Los judíos, los gitanos, los socialdemócratas y los comunistas eran los “enemigos internos” de una Alemania en crisis que necesitaba justificar “el sacrificio” de los trabajadores y el pueblo en pos de la expansión de su burguesía nativa. Los gays, las feministas, los negros, los izquierdistas del PT son los “enemigos internos” de un Brasil en crisis que necesita profundizar los planes de austeridad ordenados por el Departamento de Estado de Estados Unidos y sus corporaciones.

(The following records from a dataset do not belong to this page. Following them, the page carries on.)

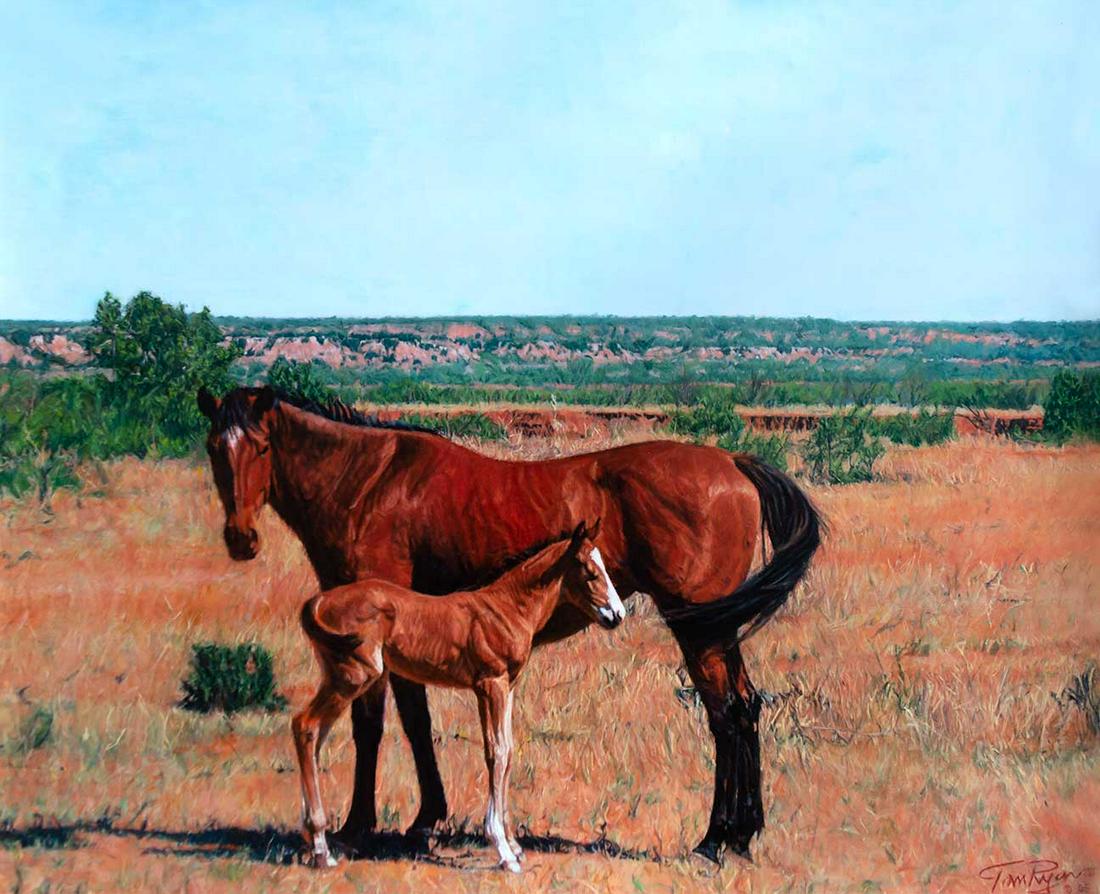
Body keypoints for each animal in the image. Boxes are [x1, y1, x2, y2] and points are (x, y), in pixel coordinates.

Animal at [293, 520, 624, 872]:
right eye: (590, 571)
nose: (617, 614)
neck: (505, 609)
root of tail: (319, 601)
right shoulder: (490, 685)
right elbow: (497, 753)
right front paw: (503, 850)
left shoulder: (506, 687)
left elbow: (507, 752)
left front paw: (514, 845)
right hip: (354, 676)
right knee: (305, 726)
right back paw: (321, 850)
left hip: (337, 677)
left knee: (313, 737)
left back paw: (316, 844)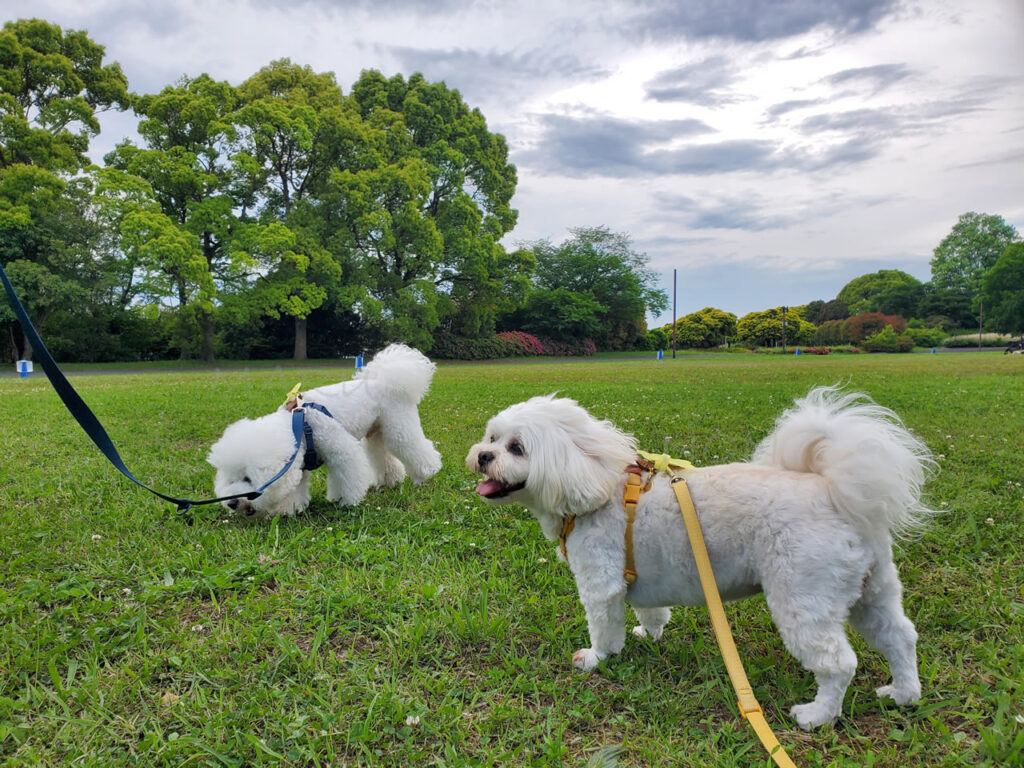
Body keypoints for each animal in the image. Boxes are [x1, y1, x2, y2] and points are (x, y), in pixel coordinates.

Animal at [209, 346, 442, 520]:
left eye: (248, 478)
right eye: (229, 480)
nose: (232, 503)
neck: (299, 426)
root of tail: (384, 380)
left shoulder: (341, 450)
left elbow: (348, 475)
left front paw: (347, 500)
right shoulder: (301, 464)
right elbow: (297, 488)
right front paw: (288, 509)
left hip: (399, 427)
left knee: (412, 447)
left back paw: (426, 473)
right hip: (377, 433)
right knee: (382, 455)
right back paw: (390, 480)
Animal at [466, 387, 937, 729]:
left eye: (517, 448)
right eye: (491, 438)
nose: (484, 456)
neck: (596, 484)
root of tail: (833, 491)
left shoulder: (600, 583)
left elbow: (603, 629)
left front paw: (596, 659)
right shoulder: (638, 578)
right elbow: (650, 611)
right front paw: (649, 633)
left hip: (804, 598)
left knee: (839, 663)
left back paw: (817, 716)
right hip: (870, 590)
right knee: (900, 637)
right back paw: (903, 694)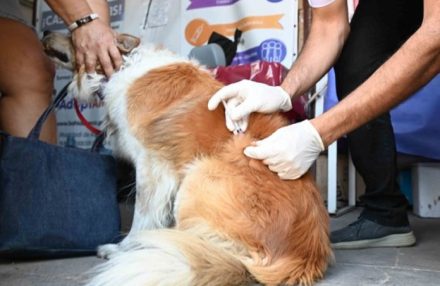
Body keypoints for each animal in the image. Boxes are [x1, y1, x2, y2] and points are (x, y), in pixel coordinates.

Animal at [43, 31, 332, 286]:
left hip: (198, 177)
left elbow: (142, 216)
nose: (45, 31)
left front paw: (123, 248)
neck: (122, 66)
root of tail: (305, 257)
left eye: (74, 36)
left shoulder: (152, 167)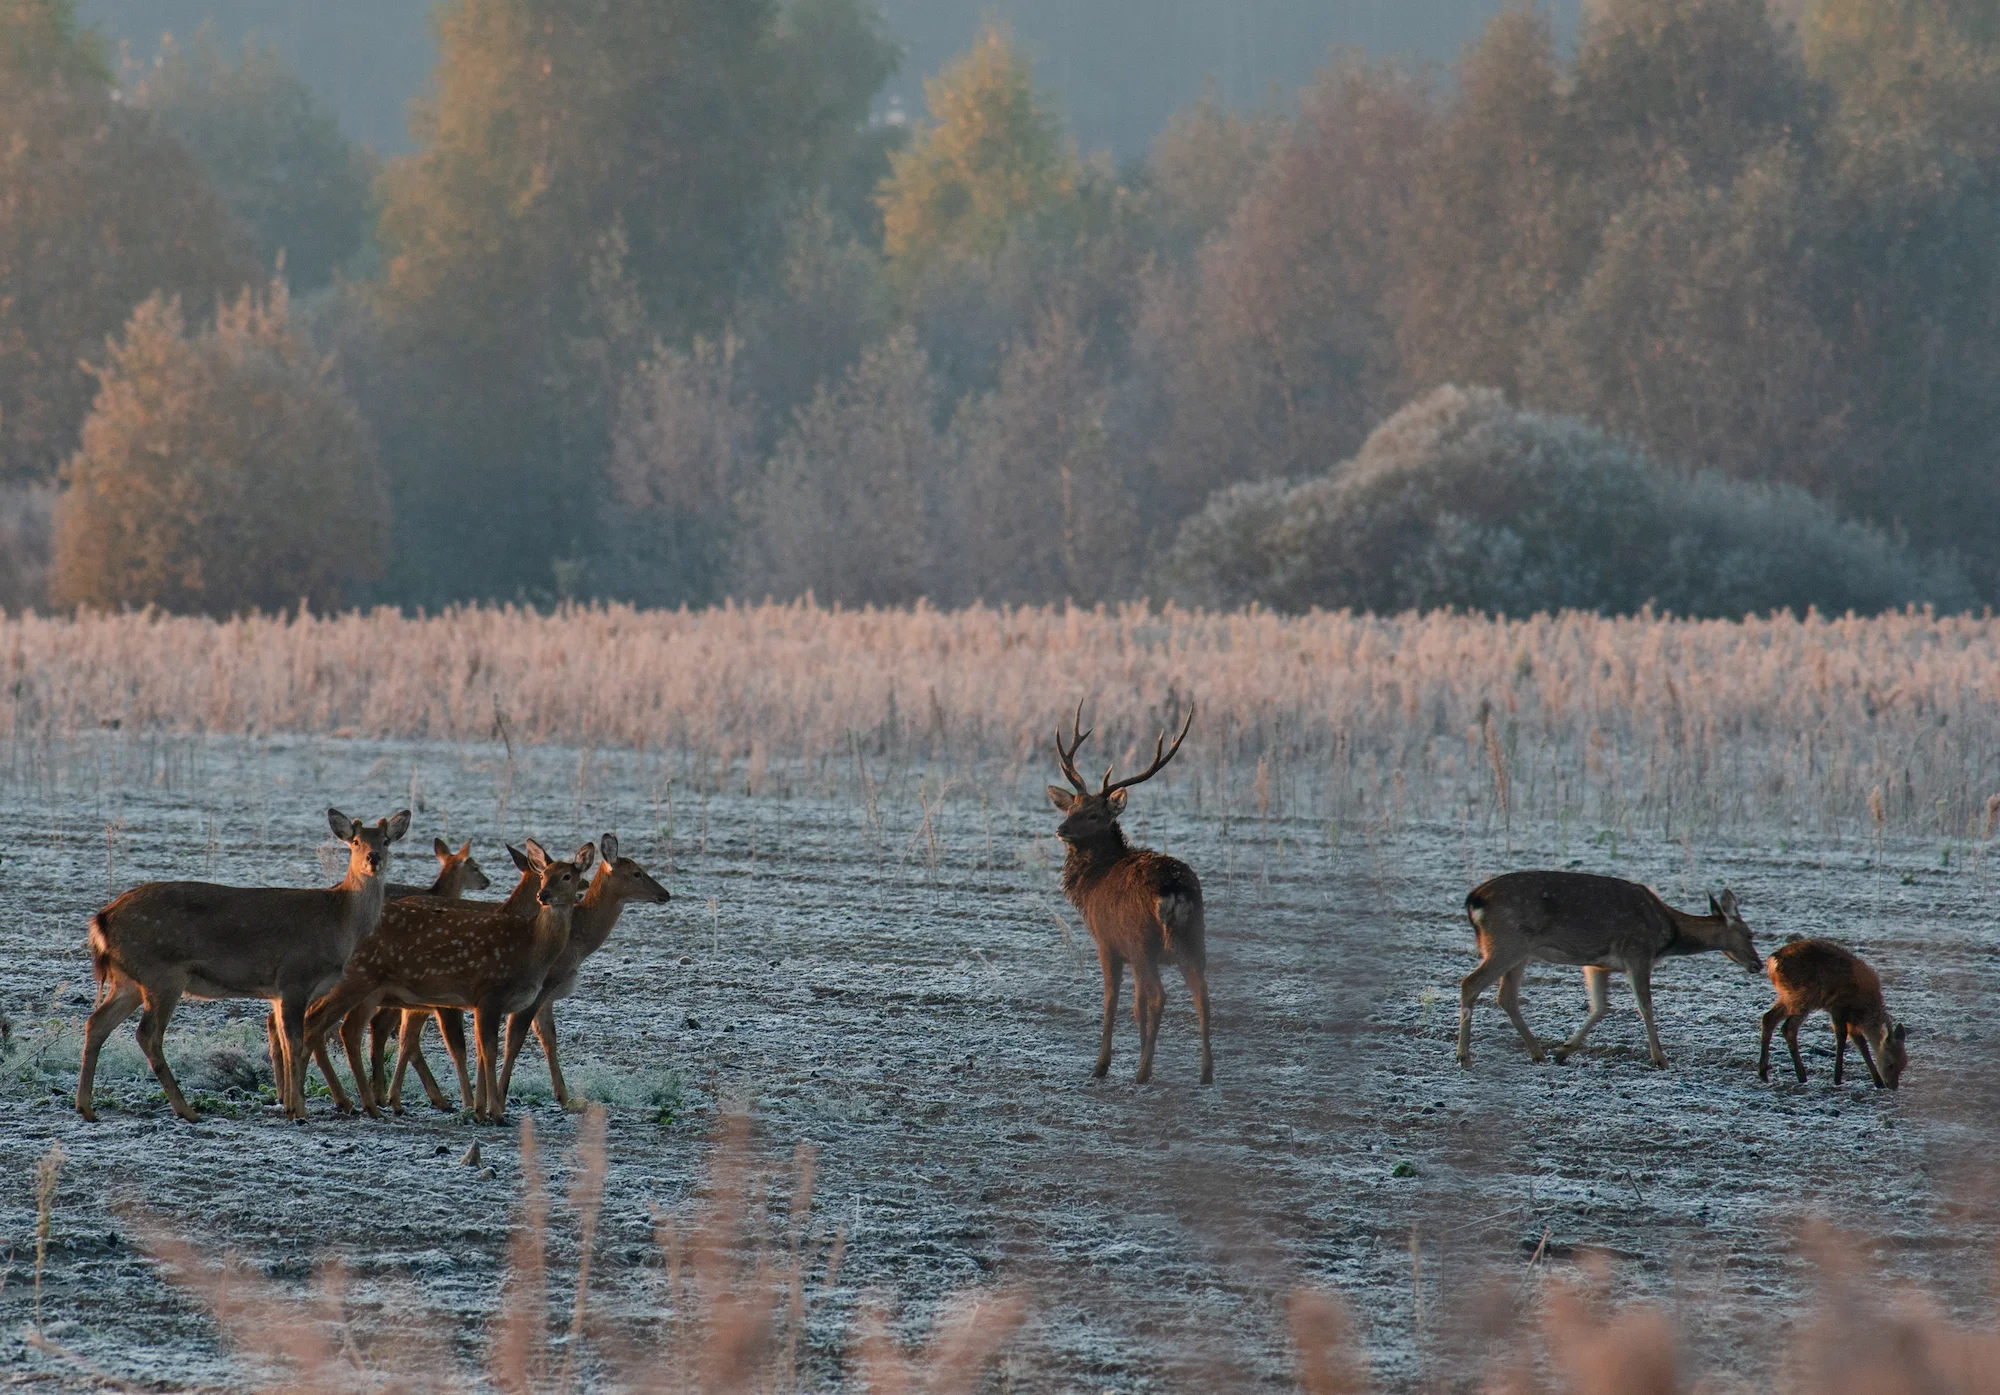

Otros ingredientes no menos importantes se utilizaron en la receta para un Bolsonaro ganador. La ausencia de críticas sobre el programa económico que este aplicaría, es decir, la garantía de que lo sustancial de la crisis brasileña permanezca e incluso empeore fue sustituida por furiosas diatribas contra la “corrupta gestión del Partido de los Trabajadores”, sumada a una intencional extrapolación de los índices de violencia y criminalidad y a la curiosa omisión del rol de Estados Unidos en la ofensiva “pro-transparencia” (lawfare).

¿Qué publicarían los “cautos” que se cuidaron de esgrimir las palabras golpe-de-Estado para retratar el proceso venezolano actual, si Estados Unidos lograra partir el ejército nacional y la guerra civil fuera un hecho? ¿Hurgarían en el inexplorado “making of” de Juan Guaidó? ¿Harían alusión a su titiritezca figura con frases del estilo “una cosa es organizar la ayuda militar de una potencia y otra muy distinta es gobernar”?

Hay que reconocerlo. Resulta difícil analizar las múltiples ramificaciones y vericuetos de la propaganda política que emana de los principales centros formadores de opinión. En la era de la posverdad el eufemismo manda y sólo una sesuda y paciente lectura puede adentrarnos en el submundo de la realidad.